LISTING 2.3 abc2.txt

This is line one
This is line two
This is line three
Fourth line
Fifth line
The sixth line
The seventh line

The following code snippet removes the linefeed character in the text file abc2.txt:

tr -d '\n' < abc2.txt

The output of the preceding tr code snippet is here:

This is line oneThis is line twoThis is line threeFourth line-Fifth lineThe sixth lineThe seventh line

As you can see, the output is missing a blank space between consecutive lines, which we can insert with this command:

tr -s '\n' ' ' < abc2.txt

The output of the modified version of the tr code snippet is here:

This is line one This is line two This is line three Fourth line Fifth line The sixth line The seventh line

You can replace the linefeed character with a period “.” with this version of the tr command:

tr -s '\n' '.' < abc2.txt

The output of the preceding version of the tr code snippet is here:

This is line one.This is line two.This is line three.Fourth line.Fifth line.The sixth line.The seventh line.

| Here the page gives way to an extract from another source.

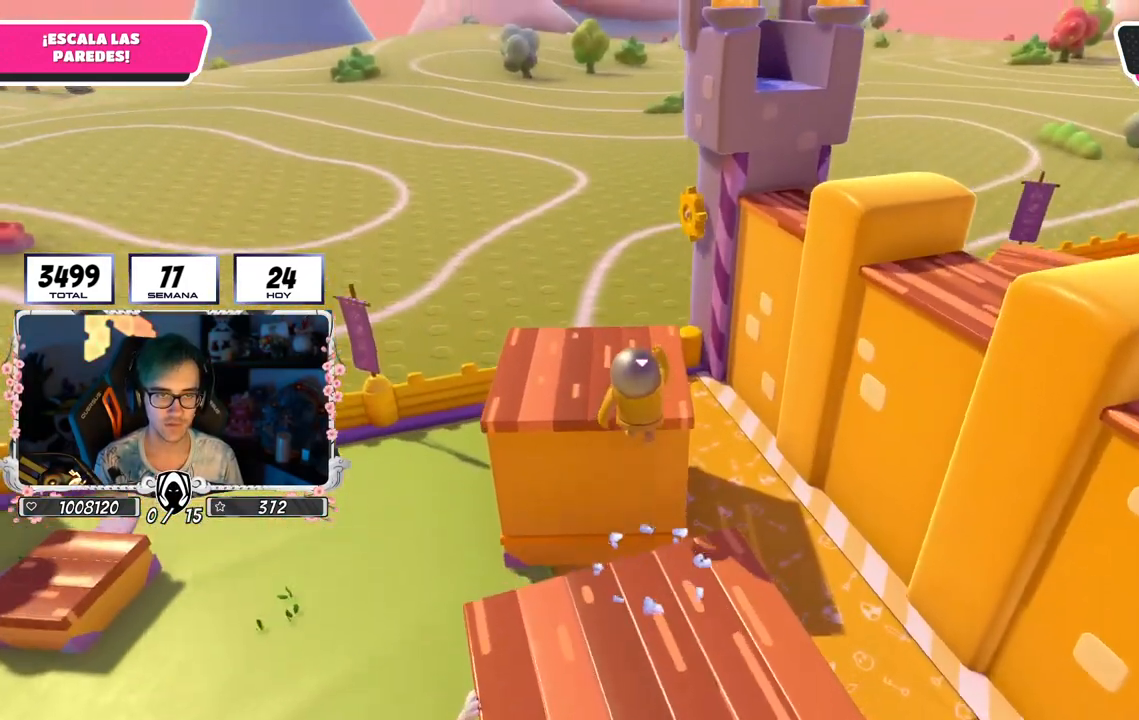
{"buttons": [], "left_stick": "up", "right_stick": "down-right", "events": [[50, "CROSS", "up"], [150, "left_stick", "up-left"], [250, "right_stick", "down-right"], [383, "left_stick", "up"]]}
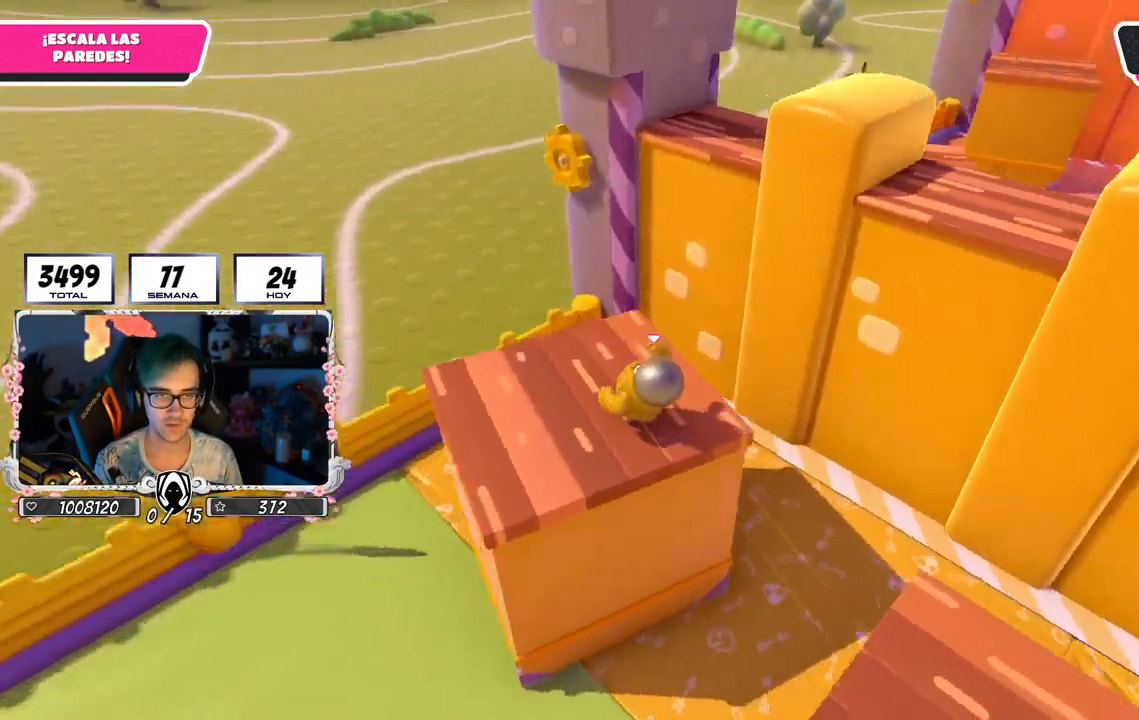
{"buttons": ["CROSS"], "left_stick": "up", "right_stick": "center", "events": [[33, "right_stick", "center"], [433, "CROSS", "down"]]}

The tr command with the –s option works on a one-for-one basis, which means that the sequence “.” has the same effect as the sequence “. ”. As a sort of “preview,” we can add a blank space after each period “.” by combining the tr command with the sed command (discussed in Chapter 4), as shown here:

tr -s '\n' '.' < abc2.txt | sed 's/\./\. /g'

The output of the preceding command is here:

This is line one. This is line two. This is line three. Fourth line. Fifth line. The sixth line. The seventh line.

Think of the preceding sed snippet as follows: “whenever a ‘dot’ is encountered, replace it with a ‘dot’ followed by a space, and do this for every such occurrence.”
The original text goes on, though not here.